Tough questions. Medical care is always the fine art of bal;ancing risk against benefit. The problem for you is that any advice is given with a shortage of data on which to base it. A couple of points need to be made. First, you developed GBS following your 3rd COVID vaccine but that does not mean that the vaccine caused the GBS. It may have but the evidence that any of the COVID vaccines cause GBS is very sparse. Nonetheless, in my opinion, the risk of getting GBS if you have a further COVID vaccination, although tiny, probably outweighs any benefit that you would receive from getting further boosters since you are already well vaccinated. Exemption from vaccine mandates is a decision made by the MoH, not by any individual doctor but if I was asked for an opinion on your case I would recommend against having further boosters. The risk of getting GBS following COVID infection is also very low but there have been a number of GBS cases that have occurred within 6 weeks of getting COVID infection. There is no data to tell us whether having had GBS following COVID vaccination increases your risk of getting GBS if you get COVID. We can say that recurrent GBS is very rare, no matter what the initial trigger. One study from Israel showed no definite cases of recurrent GBS in those who had suffered GBS in the past following COVID vaccination. Hope that is clear.

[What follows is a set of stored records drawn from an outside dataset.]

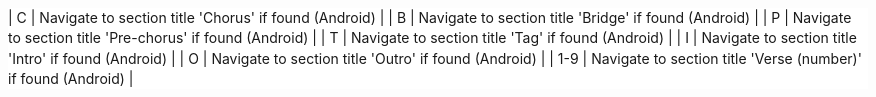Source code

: | C | Navigate to section title 'Chorus' if found (Android) |
| B | Navigate to section title 'Bridge' if found (Android) |
| P | Navigate to section title 'Pre-chorus' if found (Android) |
| T | Navigate to section title 'Tag' if found (Android) |
| I | Navigate to section title 'Intro' if found (Android) |
| O | Navigate to section title 'Outro' if found (Android) |
| 1-9 | Navigate to section title 'Verse (number)' if found (Android) |
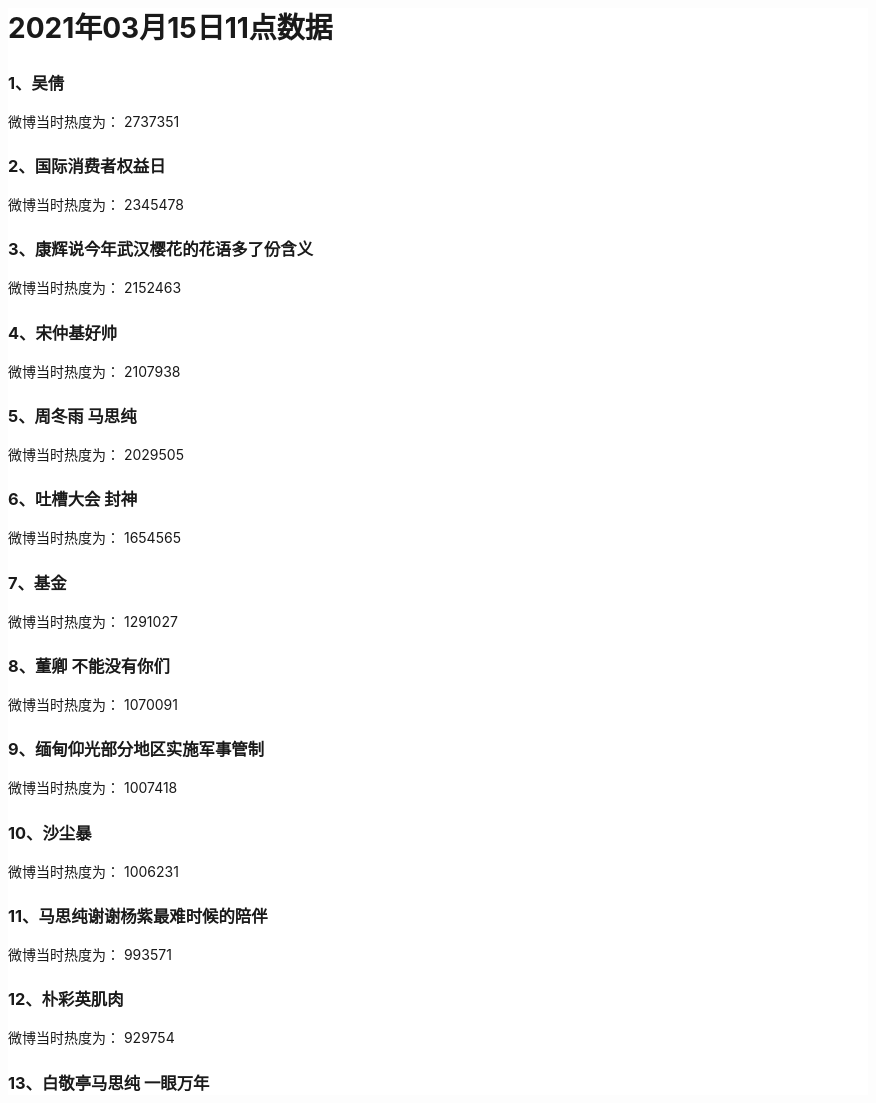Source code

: #  2021年03月15日11点数据

### 1、吴倩

微博当时热度为： 2737351

### 2、国际消费者权益日

微博当时热度为： 2345478

### 3、康辉说今年武汉樱花的花语多了份含义

微博当时热度为： 2152463

### 4、宋仲基好帅

微博当时热度为： 2107938

### 5、周冬雨 马思纯

微博当时热度为： 2029505

### 6、吐槽大会 封神

微博当时热度为： 1654565

### 7、基金

微博当时热度为： 1291027

### 8、董卿 不能没有你们

微博当时热度为： 1070091

### 9、缅甸仰光部分地区实施军事管制

微博当时热度为： 1007418

### 10、沙尘暴

微博当时热度为： 1006231

### 11、马思纯谢谢杨紫最难时候的陪伴

微博当时热度为： 993571

### 12、朴彩英肌肉

微博当时热度为： 929754

### 13、白敬亭马思纯 一眼万年
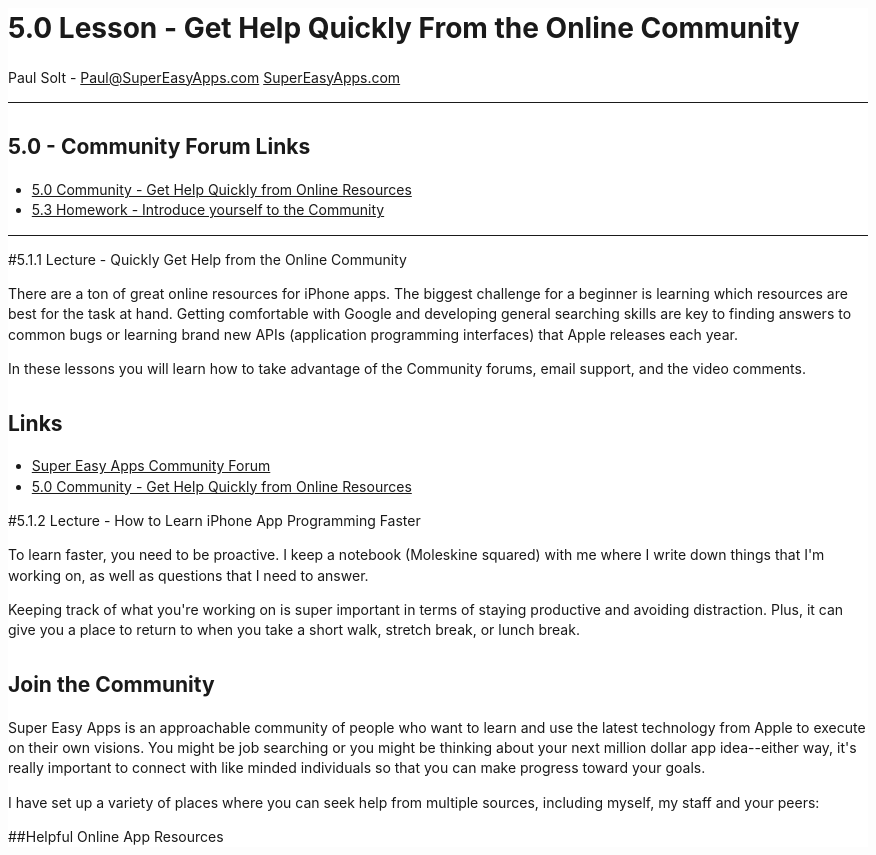 # 5.0 Lesson - Get Help Quickly From the Online Community #

Paul Solt - [Paul@SuperEasyApps.com](mailto:Paul@SuperEasyApps.com)
[SuperEasyApps.com](http://SuperEasyApps.com)

-----
  
## 5.0 - Community Forum Links ##

* [5.0 Community - Get Help Quickly from Online Resources](http://community.supereasyapps.com/t/chapter-1-5-get-help-quickly-from-online-resources/769)
* [5.3 Homework - Introduce yourself to the Community](http://community.supereasyapps.com/t/5-3-homework-introduce-yourself-to-the-community/768)

----
  
#5.1.1 Lecture - Quickly Get Help from the Online Community

There are a ton of great online resources for iPhone apps. The biggest challenge for a beginner is learning which resources are best for the task at hand. Getting comfortable with Google and developing general searching skills are key to finding answers to common bugs or learning brand new APIs (application programming interfaces) that Apple releases each year.

In these lessons you will learn how to take advantage of the Community forums, email support, and the video comments.

## Links ##

* [Super Easy Apps Community Forum](http://community.SuperEasyApps.com) 
* [5.0 Community - Get Help Quickly from Online Resources](http://community.supereasyapps.com/t/chapter-1-5-get-help-quickly-from-online-resources/769)

  
#5.1.2 Lecture - How to Learn iPhone App Programming Faster
  
To learn faster, you need to be proactive. I keep a notebook (Moleskine squared) with me where I write down things that I'm working on, as well as questions that I need to answer.

Keeping track of what you're working on is super important in terms of staying productive and avoiding distraction. Plus, it can give you a place to return to when you take a short walk, stretch break, or lunch break.

## Join the Community ##

Super Easy Apps is an approachable community of people who want to learn and use the latest technology from Apple to execute on their own visions. You might be job searching or you might be thinking about your next million dollar app idea--either way, it's really important to connect with like minded individuals so that you can make progress toward your goals.

I have set up a variety of places where you can seek help from multiple sources, including myself, my staff and your peers:

##Helpful Online App Resources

Hi Dawson: Yes, one definitely can make a full recovery from GBS. About 70% of patients recover full strength although some people do notice persistent fatigue. Unfortunately, recovery can be slow, taking up to 2 years. Pain also improves, in most cases completely. You are very early in the recovery phase, just 3 months from the initial illness, so it is not surprising that you still have some weakness and pain. You had the correct treatment (IV immunoglobulin) and are continuing to get physoiotherapy treatment so you are doing everything right. Keep it up and I would expect that you will continue on the road to recovery, hopefully complete recovery.
I am as much in the dark as you are. The government has not yet released the criteria determining who will be eligible or when. I should mention that people who have had GBS are not immunocompromised and people with CIDP are only immune compromised if they are on active treatment with immunosuppressive drgus such as steroids, azathioprine (Imuran), cyclophosphamide (Cytoxan) and others. If they are not currently receiving any treatment or are being treated with immune globulin they will not be immunocompromised.
You pose a very difficult question. I would normally say, without hesitation, that former GBS patients should get vaccinated but having had what certainly sounds like neuropathic symptoms following the initial dose does give one pause. I think you need to bear in mind that every decision any doctor makes is a calculated assessment of risk versus benefit. If one has a life-threatening illness a life-threatening treatment may be justified but a risky treatment for a trivial illness would not. In the case of all vaccinations, the risk from getting the disease is 100’s to 1000’s times greater than the risk from getting the vaccine. I think in your case the balance is still in favour of giving the 2nd dose. Every study has shown that the risk of the vaccines triggering an initial attack or a recurrence of GBS, particularly with the Pfizer vaccine, is extremely small, Conversely, the risk of getting GBS following COVID infection, while still very small, is many times greater than any risk attached to the vaccine. With the delta variant inching farther south every day, and with it’s extremely high infectivity we know it is only a matter of time before it gets to Palmerston North. I am pleased that you have clearly given this issue a lot of thought and have already discussed it with your GP and a local neurologist and that they concur with my thoughts. You are already past the recommended 3 week inter-vaccine interval and there is some attraction in your suggestion that you delay the 2nd dose a little – let’s say until 6 weeks. I do not think there is merit in taking a lower dose. I wish there was some data on which to base my recommendation but, as you point out, neither the Israeli study nor any of the other studies specifically address the issue that you raise. Good luck with making this very difficult decision.